= Stephen family =

The Stephen family is a prominent legal dynasty in Australia that has produced a number of judges and jurists. Members include:
- John Stephen (1771–1833), commissioner of the Courts of Requests in New South Wales, solicitor-general, judge of the Supreme Court of New South Wales.
- Sidney Stephen (1797–1858), son of John (1771–1833), a puisne judge of the Supreme Court of New Zealand.
- John Stephen, (1798–1854), son of John, alderman for the City of Melbourne.
- Sir Alfred Stephen (1802–1894), son of John (1771–1833), Lieutenant-Governor of NSW and Chief Justice of NSW.
- Francis Pasmore Stephen (1804–1837), son of John (1771–1833), solicitor in Sydney, and proprietor of the Australian newspaper.
- George Milner Stephen (1812–1894), son of John (1771–1833), advocate-general and crown solicitor in South Australia in 1838.
- Francis John Sidney (Frank) Stephen (1822–1895), solicitor to the Melbourne City Council.
- James Wilberforce Stephen (1822–1881), judge of the Victorian Supreme Court.
- Montagu Stephen (1827–1872), son of Alfred, Solicitor, member for Canterbury in the New South Wales Legislative Assembly.
- Sir Henry Stephen (1828–1920), son of Alfred, politician and Puisne Judge of the Supreme Court of New South Wales.
- Edward Milner Stephen (1834–1894), son of Alfred.
- Harold Stephen (1841–1889), son of George Milner, member for Monaro."death of Mr Harold Stephen" (1889)
- Cecil Bedford Stephen K.C. (died 1910), sixth son and associate of Alfred.
- Septimus Stephen (1842–1901), seventh son of Alfred, founder of the law firm Stephen, Jaques and Stephen.

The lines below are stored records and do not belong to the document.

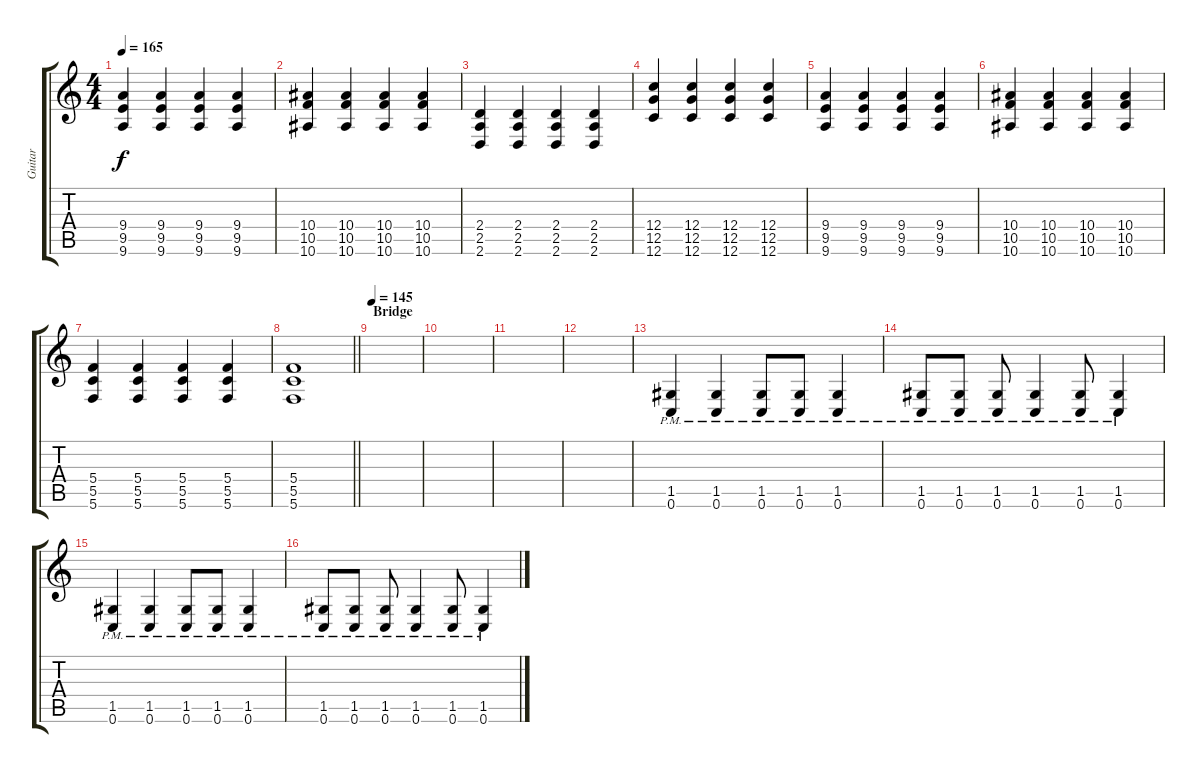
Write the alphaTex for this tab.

\track ("Guitar" "Guitar") {instrument overdrivenguitar}
\staff {score tabs}
\tuning (D4 A3 F3 C3 G2 C2) {hide}
\ts (4 4)
\tempo 165
\clef g2
\ks c
(9.4 9.5 9.6).4{dy f} (9.4 9.5 9.6).4 (9.4 9.5 9.6).4 (9.4 9.5 9.6).4 |
(10.4 10.5 10.6).4 (10.4 10.5 10.6).4 (10.4 10.5 10.6).4 (10.4 10.5 10.6).4 |
(2.4 2.5 2.6).4 (2.4 2.5 2.6).4 (2.4 2.5 2.6).4 (2.4 2.5 2.6).4 |
(12.4 12.5 12.6).4 (12.4 12.5 12.6).4 (12.4 12.5 12.6).4 (12.4 12.5 12.6).4 |
(9.4 9.5 9.6).4 (9.4 9.5 9.6).4 (9.4 9.5 9.6).4 (9.4 9.5 9.6).4 |
(10.4 10.5 10.6).4 (10.4 10.5 10.6).4 (10.4 10.5 10.6).4 (10.4 10.5 10.6).4 |
(5.4 5.5 5.6).4 (5.4 5.5 5.6).4 (5.4 5.5 5.6).4 (5.4 5.5 5.6).4 |
\barLineRight lightlight
(5.4 5.5 5.6).1 |
\section ("" "Bridge")
\tempo 145
|
|
|
|
(1.5{pm} 0.6{pm}).4 (1.5{pm} 0.6{pm}).4 (1.5{pm} 0.6{pm}).8 (1.5{pm} 0.6{pm}).8 (1.5{pm} 0.6{pm}).4 |
(1.5{pm} 0.6{pm}).8 (1.5{pm} 0.6{pm}).8 (1.5{pm} 0.6{pm}).8 (1.5{pm} 0.6{pm}).4 (1.5{pm} 0.6{pm}).8 (1.5{pm} 0.6{pm}).4 |
(1.5{pm} 0.6{pm}).4 (1.5{pm} 0.6{pm}).4 (1.5{pm} 0.6{pm}).8 (1.5{pm} 0.6{pm}).8 (1.5{pm} 0.6{pm}).4 |
(1.5{pm} 0.6{pm}).8 (1.5{pm} 0.6{pm}).8 (1.5{pm} 0.6{pm}).8 (1.5{pm} 0.6{pm}).4 (1.5{pm} 0.6{pm}).8 (1.5{pm} 0.6{pm}).4
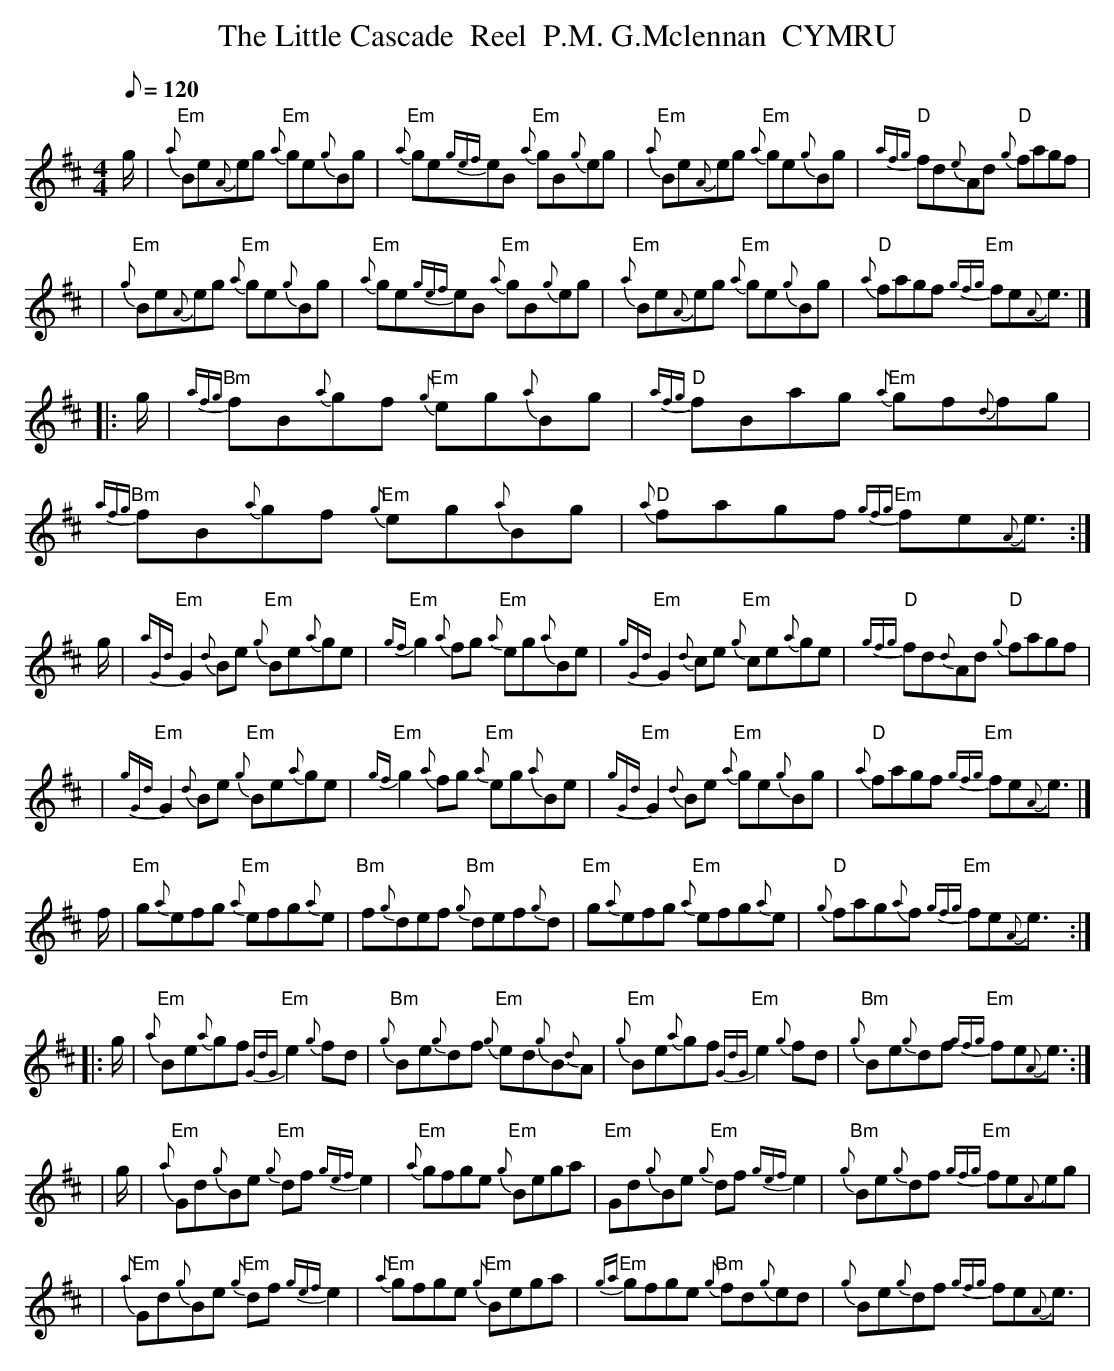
X:1
T:The Little Cascade  Reel  P.M. G.Mclennan  CYMRU
M:4/4
L:1/8
Q:120
K:D
g/2|"Em"{a}B1e1{A}e1g1 "Em"{a}g1e1{g}B1g1|"Em"{a}g1e1{gef}e1B1 "Em"{a}g1B1{g}e1g1|"Em"{a}B1e1{A}e1g1 "Em"{a}g1e1{g}B1g1|"D"{afg}f1d1{e}A1d1 "D"{g}f1a1g1f1|
|"Em"{g}B1e1{A}e1g1 "Em"{a}g1e1{g}B1g1|"Em"{a}g1e1{gef}e1B1 "Em"{a}g1B1{g}e1g1|"Em"{a}B1e1{A}e1g1 "Em"{a}g1e1{g}B1g1|"D"{a}f1a1g1f1 "Em"{gfg}f1e1{A}e3/2|]
|:g/2|"Bm"{afg}f1B1{a}g1f1 "Em"{g}e1g1{a}B1g1|"D"{afg}f1B1a1g1 "Em"{a}g1f1{d}f1g1|"Bm"{afg}f1B1{a}g1f1 "Em"{g}e1g1{a}B1g1|"D"{a}f1a1g1f1 "Em"{gfg}f1e1{A}e3/2:|
g/2|"Em"{aGd}G2{d}B1e1 "Em"{g}B1e1{a}g1e1|"Em"{gf}g2{a}f1g1 "Em"{a}e1g1{a}B1e1|"Em"{gGd}G2{d}c1e1 "Em"{g}c1e1{a}g1e1|"D"{gfg}f1d1{d}A1d1 "D"{g}f1a1g1f1|
|"Em"{gGd}G2{d}B1e1 "Em"{g}B1e1{a}g1e1|"Em"{gf}g2{a}f1g1 "Em"{a}e1g1{a}B1e1|"Em"{gGd}G2{d}B1e1 "Em"{a}g1e1{g}B1g1|"D"{a}f1a1g1f1 "Em"{gfg}f1e1{A}e3/2|]
f/2|"Em"g1{a}e1f1g1 "Em"{a}e1f1g1{a}e1|"Bm"f1{g}d1e1f1 "Bm"{g}d1e1f1{g}d1|"Em"g1{a}e1f1g1 "Em"{a}e1f1g1{a}e1|"D"{g}f1a1g1{a}f1 "Em"{gfg}f1e1{A}e3/2:|
|:g/2|"Em"{a}B1e1{a}g1f1 "Em"{GdG}e2{g}f1d1|"Bm"{g}B1e1{g}d1f1 "Em"{g}e1d1{g}B1{d}A1|"Em"{g}B1e1{a}g1f1 "Em"{GdG}e2{g}f1d1|"Bm"{g}B1e1{g}d1f1 "Em"{gfg}f1e1{A}e3/2:|
|g/2|"Em"{a}G1d1{g}B1e1 "Em"{g}d1f1{gef}e2|"Em"{a}g1f1g1e1 "Em"{g}B1e1g1a1|"Em"G1d1{g}B1e1 "Em"{g}d1f1{gef}e2|"Bm"{g}B1e1{g}d1f1 "Em"{gfg}f1e1{A}e1g1|
|"Em"{a}G1d1{g}B1e1 "Em"{g}d1f1{gef}e2|"Em"{a}g1f1g1e1 "Em"{g}B1e1g1a1|"Em"{ga}g1f1g1e1 "Bm"{g}f1d1{g}e1d1|{g}B1e1{g}d1f1 {gfg}f1e1{A}e3/2|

- Robert Campbell Stephen (1867–1947), son of Septimus, Brigadier-general in the British Army.
- Edward Milner Stephen (1870–1939) son of Edward Milner, NSW supreme court judge 1929–1939.
- Sir Colin Campbell Stephen (1872–1937) son of Septimus, joined his father's lawfirm Stephen, Jaques and Stephen.
- Adrian Consett Stephen (1894–1918), son of Consett, grandson of Montague, awarded the Croix de Guerre at the Somme and the Military Cross at Passchendaele before being killed in action in Ypres.
- Sir George Stephen QC (1794 – 20 June 1879) was a British solicitor, barrister, author and anti-slavery proponent, practiced at the Victorian Bar, father of James Wilberforce Stephen and nephew of John Stephen.

Sir Ninian Stephen, a Justice in the High Court and Governor-General of Australia does not appear to have been related.